Using the Intel Math Kernel Library on Eagle

Learn how to use the Intel Math Kernel Library (MKL) on Eagle.

MKL includes a wealth of routines to accelerate technical application performance on modern multicore architectures. Core math functions in MKL include BLAS, LAPACK, ScaLAPACK, sparse solvers, fast Fourier transforms, vector math, and data fitting.

Note: If you are mixing an Anaconda environment with modules to build, always activate the conda environment before loading any library modules like MKL. cmake discovery, for example, is very sensitive to the order in which these actions are taken.

With the Intel toolchain, linking against MKL is as simple as adding -mkl to the link command. This by default links in the threaded MKL routines. To limit to strictly sequential (i.e., not threaded) routines, use -mkl=sequential; to enable multi-process Scalapack routines, use -mkl=cluster.

To link MKL with GCC, the mkl module includes some convenience environment variables defined as the appropriate LDFLAGS setting. See the module show mkl output; the variable naming is intended to be self-explanatory.

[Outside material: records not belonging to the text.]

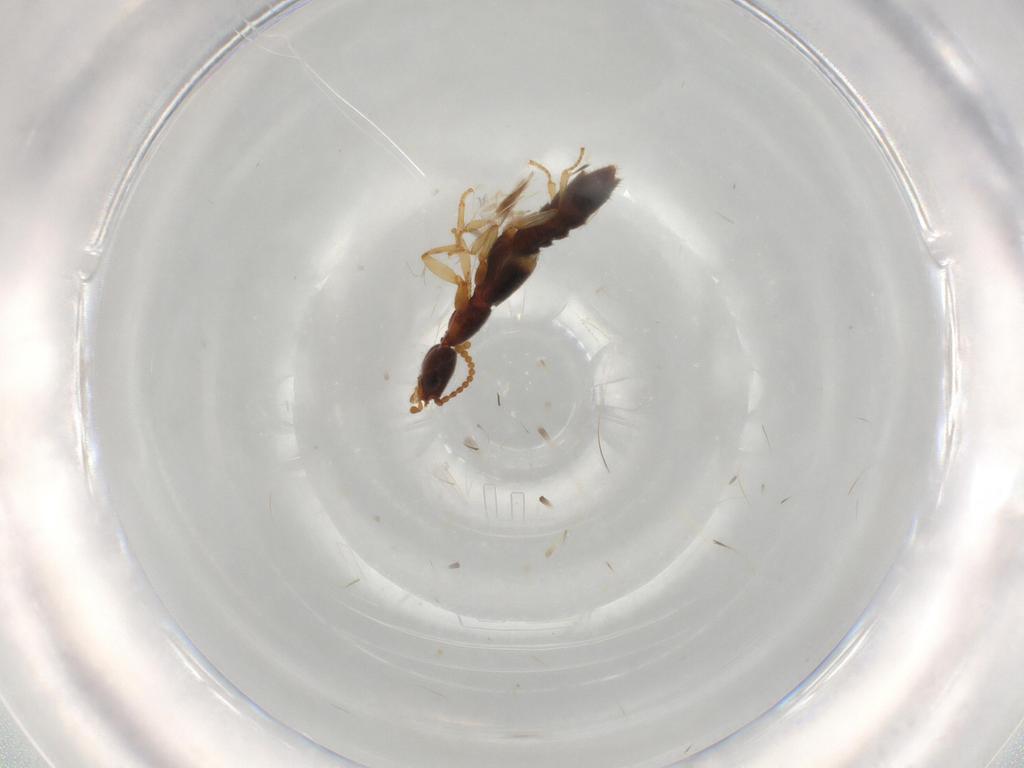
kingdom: Animalia
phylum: Arthropoda
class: Insecta
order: Coleoptera
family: Staphylinidae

If you have needs not covered by these, use Intel's interactive MKL Link Line Advisor website to discover the appropriate linking options. Don't use mkl_link_tool in your build automation, as Intel only provides a 32-bit version of this tool which will cause builds to fail on Eagle.

User Tips

MKL will provide optimized library code based on the most advanced instruction set able to run on discovered hardware. So for floating point math, although GNU and Intel compilers will generate application code with SSE 4.2 instructions by default, MKL libraries will use AVX-512 float point instructions available on Eagle Skylake processors.

As the code executes, rapid transition between different such floating point instruction sets may cause a significant performance penalty. Consider compiling the base code optimized for AVX instructions, i.e., adding “-xcore-AVX512” for Intel and “-march=skylake-avx512” for GNU.

Using -mkl by default generates the code to use multithreaded MKL routines. There is an extra initialization overhead associated with using multithreaded MKL. With the smaller problem size or with sparce vectors it may be more beneficial from the performance standpoint to use sequential MKL routines ( -mkl=sequential).